確かな目と態度

 詳しいことは措くけれども、フランスから戻ってくると日本で逆カルチャー・ショックを受けることがいろいろとある。日本語力も低下しているから、意志の方向性は伝えられても、微妙なことに描写が及ばないようで、自分でも歯がゆい思いがすることがある。これが最終的な帰国というのなら、腰を落ち着けて徐々に慣れるということしかないだろう。だがこっちはこれからまたフランスに渡ろうという身である。1ヶ月ほど日本にいる間フランス語力をきちんと維持したかったものだが、何かと雑用にかまけて、力はずいぶんと落ちてしまった感じがしていて、何となく中途半端な印象も拭いきれないが、取り戻そう、取り戻そうと努めて後ろを向いてもなかなか取り戻せないもので、今ここに徹してすべてが歩み寄ってくるのを期するしかないのだろう。
 そんなわけで再渡仏を仕切りなおしのように受け止めたい。もちろん最初と今回は違うわけだが、最初の新鮮な気持ちで物事に接したり、自分が置かれている状況は自明のものではなく周りの人たちの力に支えられてあるのだということを思い起こしたりして、見聞きするものとそれらに対する自分の態度のあり方の関係を、少しずつよい方向に向けていきたい。
思い返してみると、最初の留学を控えていたころは、なるべく日本と西洋の水位を何とか等圧的にしようと心がけていたようだ。圧倒的な影響を受けたのは、吉田健一で、自分の目でものをものに帰そうとする言葉の動きと態度に打たれたものだった。本を読んでいるというよりも、そういう気にさせない言葉の紡ぎ方で言葉の向こうに連れてゆく、そんな効果を与えてくれるのである。
 今回の帰国中、久々に吉田健一の本を何気なく手にとってみた。福原麟太郎の文章の引用箇所があるのだが、この箇所に吉田健一が共鳴したという点からして彼の文章であっても構わないようなところがある。問題なのは2人に共通する態度である。

……〔福原が〕留学を終えて帰国してから二十何年か後に、再びロンドンに行ったときのことを述べた次のような一説がある。

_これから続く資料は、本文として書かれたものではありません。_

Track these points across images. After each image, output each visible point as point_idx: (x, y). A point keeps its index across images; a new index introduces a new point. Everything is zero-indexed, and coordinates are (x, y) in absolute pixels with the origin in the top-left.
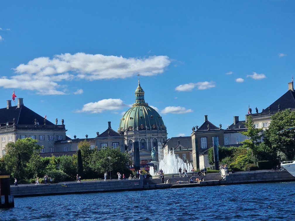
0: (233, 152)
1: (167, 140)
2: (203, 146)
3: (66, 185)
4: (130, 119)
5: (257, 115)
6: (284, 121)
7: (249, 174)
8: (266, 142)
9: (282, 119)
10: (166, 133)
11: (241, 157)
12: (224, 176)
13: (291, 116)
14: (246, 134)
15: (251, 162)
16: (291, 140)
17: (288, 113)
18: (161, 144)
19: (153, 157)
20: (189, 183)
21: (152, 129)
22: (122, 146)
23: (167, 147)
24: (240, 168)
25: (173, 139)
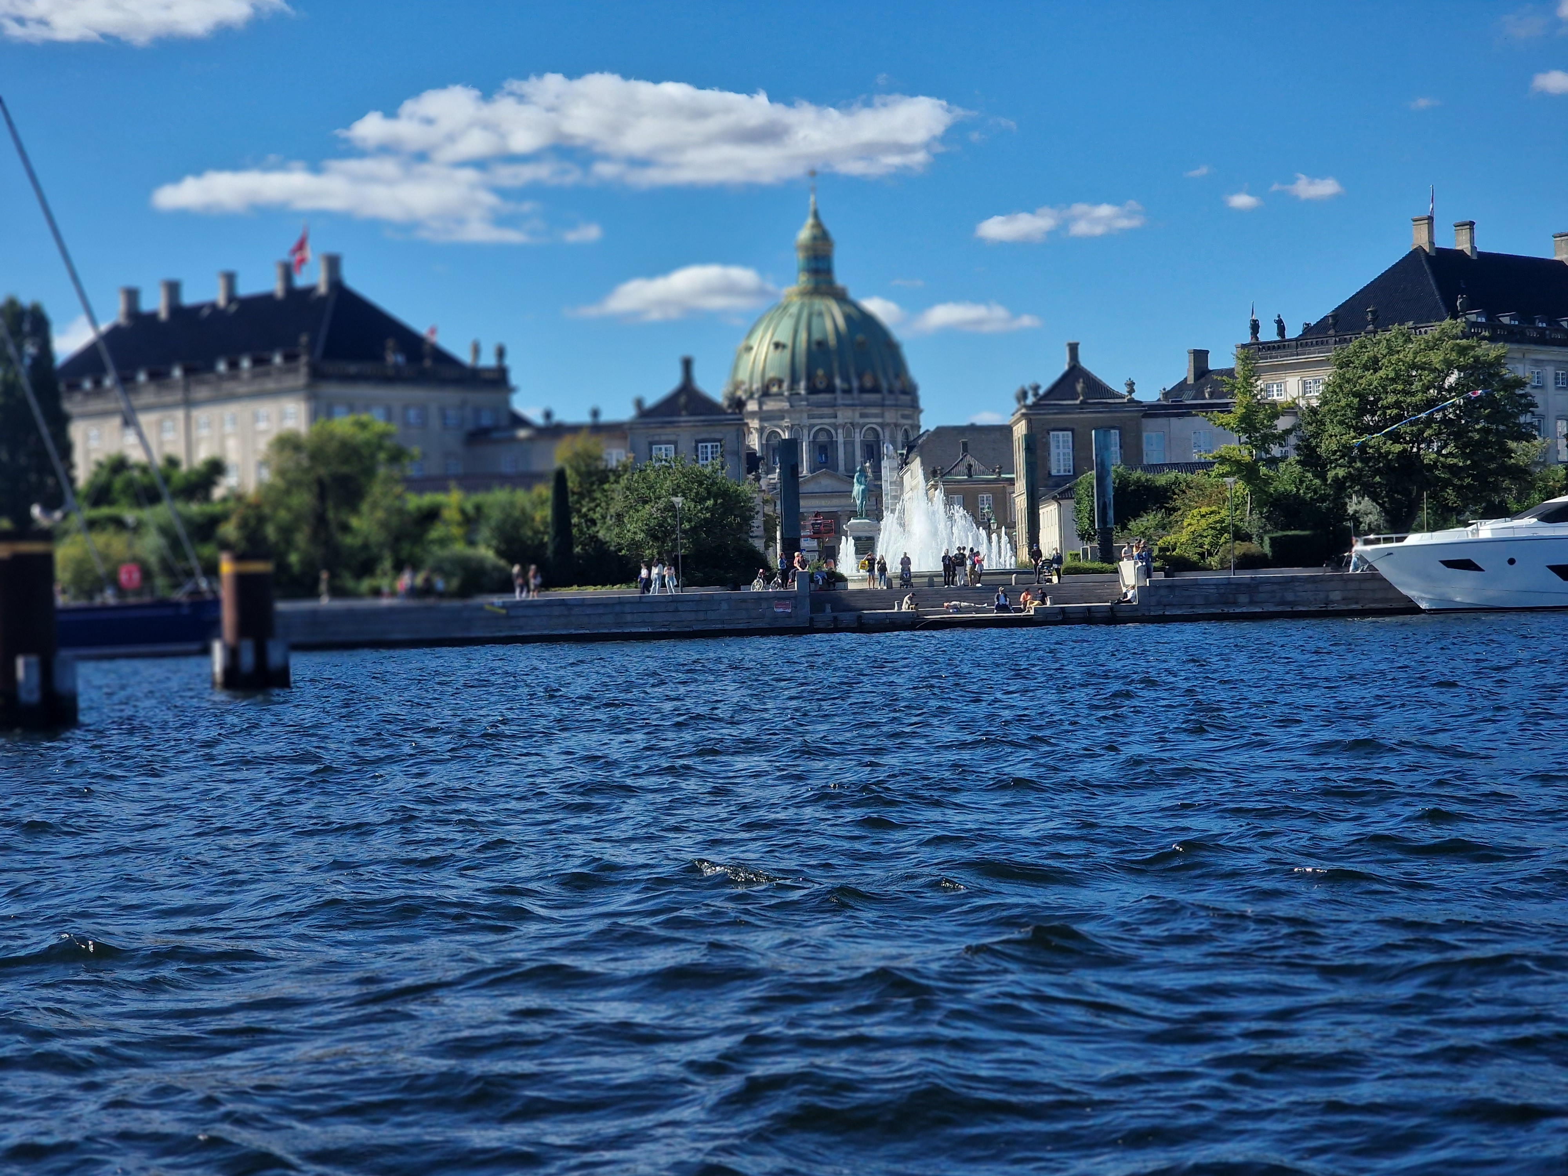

 昔のルートを走るバスがやはりあつた。私はそれに乗つて、四分の一世紀の昔に帰らうとした。いまは夏であるが、春がはじめて訪れたころ、このバスに乗つて同じ道を行つたある日の朝のことは忘れられない。何月も、どんよりとして暗かつた空が、溶けるやうに明るくなつて暖い日光が満ちてゐた。その日光を満身にあびながら、無蓋の二階で、心持よく揺られてゆくと、車掌がとんとんとんとんと上つて来て、サンキウと尻上りに声をかけ、切符を切りにかかつたものだ。その彼も愉快さうに口笛を吹いてゐた。下に見える町通りは、早春にたがはず、いろめいて、古く枯れさびた教会にも芝生が青々と芽を出してゐた。……

                   (福原麟太郎「この世に生きること」)
                     (吉田健一『東西文学論』より)

以前も読んだはずのこの箇所を読んで、息がすうっと入ってきて周りが明るくなった。こういう態度でものを見るのは、硬直した使命感で認識にフィルターをかけることの対極にある。ただ人間がいるとでも言いたい確かさ、何かがわかるとしてそこからしかわかりようがないような信頼感があって、結び目を拵えがちな精神がふうと緩められる。
 水位を等しくしようとすることは、「私」を図々しく押し出すことでもなければ、差異を消去することでもない。むしろ確かな差異が生まれてくるひとつの場であるだろう。観察と批判のただなかの一時的な平衡状態であって、永続が自明ではない点において極めて不安定なものだが、そこからしか確かなものは生まれて来ないし、確からしいものが一種の安定感を漸次的に獲得していくのもそこでしかありえないという点において、辛抱強く信頼を寄せるほかないようなものである。